If it's the strike I'm thinking of, it would be 'kupin sonmok chigi' (bent wrist strike).  

We do a variation where the strike is into an open palm, as if you were holding a target (head/neck f'rinstance) in place with one hand, and bringing the strike into it.  This is 'kupin sonmok pyojeok chigi', or bent wrist target strike


----------



## charyuop (Feb 23, 2007)

kidswarrior said:


> Actually, this is standard fare in the Shaolin Kempo I studied. Called oxjaw strike, and it definitely is with the end of the forearm bone, not the wrist (as flashlock said, fingertips are pinched together--as a crane's beak--and pointed away from strike). This is a powerful strike. Some good targets already mentioned, but there are many. I've found it's good to any soft target: abdomen and trunk (especially as you're stepping past /countering), even good as horizontal strike to arms, legs, and works well as, with bent elbow, you go up and quickly circle back down straight onto collar bone or shoulder (or nose, of course)--hard to block for boxer/street fighter types because they really aren't expecting a quick blow from above. If you get a chance to try this, let me know if it works as well for you.


 
I didn't think about mentioning the finger closed. I always figured the "hook" one of the main characteristics in Tai Chi. It is often used not only to strike, but also to connect. Sometimes hooking is better than grabbing coz it gives more quick options than a more static situation where you grab the wrist of the opponent. I didn't find any video of the application, but I have the pictures of the online classes of Tai Chi that got me close to the Art, before I found a Sifu near me.
In the first one you can see the hook used to hit the arm pit, one of those considered the way to the heart, but can be used to other part of the body as well. In the second one you can see how the hook is used to connect to the opponent instead of the fist. That way you don't have to waste time to release the wrist if you need you hand (for example in case of another opponent coming from the other side, you have the hook ready to strike or the hand available to defend). In the third one you can better what I was talking about. Using the hook to redirect the opponent and while he/she lost the balance using the same hook to go back into the opponent and strike.
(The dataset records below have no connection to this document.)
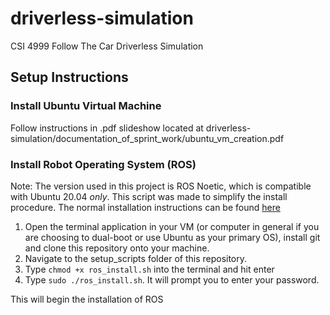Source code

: # driverless-simulation
CSI 4999 Follow The Car Driverless Simulation

## Setup Instructions
### Install Ubuntu Virtual Machine
Follow instructions in .pdf slideshow located at driverless-simulation/documentation_of_sprint_work/ubuntu_vm_creation.pdf
### Install Robot Operating System (ROS)
Note: The version used in this project is ROS Noetic, which is compatible with Ubuntu 20.04 _only_. This script was made to simplify the install procedure. The normal installation instructions can be found [here](http://wiki.ros.org/noetic/Installation/Ubuntu)
1. Open the terminal application in your VM (or computer in general if you are choosing to dual-boot or use Ubuntu as your primary OS), install git and clone this repository onto your machine. 
2. Navigate to the setup_scripts folder of this repository.
3. Type `chmod +x ros_install.sh` into the terminal and hit enter
4. Type `sudo ./ros_install.sh`. It will prompt you to enter your password.

This will begin the installation of ROS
http://www.gilmanstudio.com/OnLine_Class/Lesson08.htm
http://www.gilmanstudio.com/OnLine_Class/Lesson34.htm
http://www.gilmanstudio.com/OnLine_Class/Lesson65.htm

Of course these are just few cases, coz as we all know application for kata/forms can be basically limitless.


----------



## MJS (Feb 23, 2007)

crushing said:


> I've been reading about various types of hand strikes and the strike with the top of the wrist aka koken uchi came up. We've even practiced this kind of strike in class before.
> 
> I don't know that I would ever apply this strike in a real, or even sparring type situation, but maybe that is because I don't fully understand or appreciate it. It seems that it would put your wrist at too much rist.
> 
> ...


 
There are a few techs. in the Kenpo system that use this type of strike.  My prefered targets are under the chin, back of the head/neck area, and side of the face/head.  If I was going to do a groin strike, I think I'd lean more towards a palm rather than a bent wrist. 

Mike


----------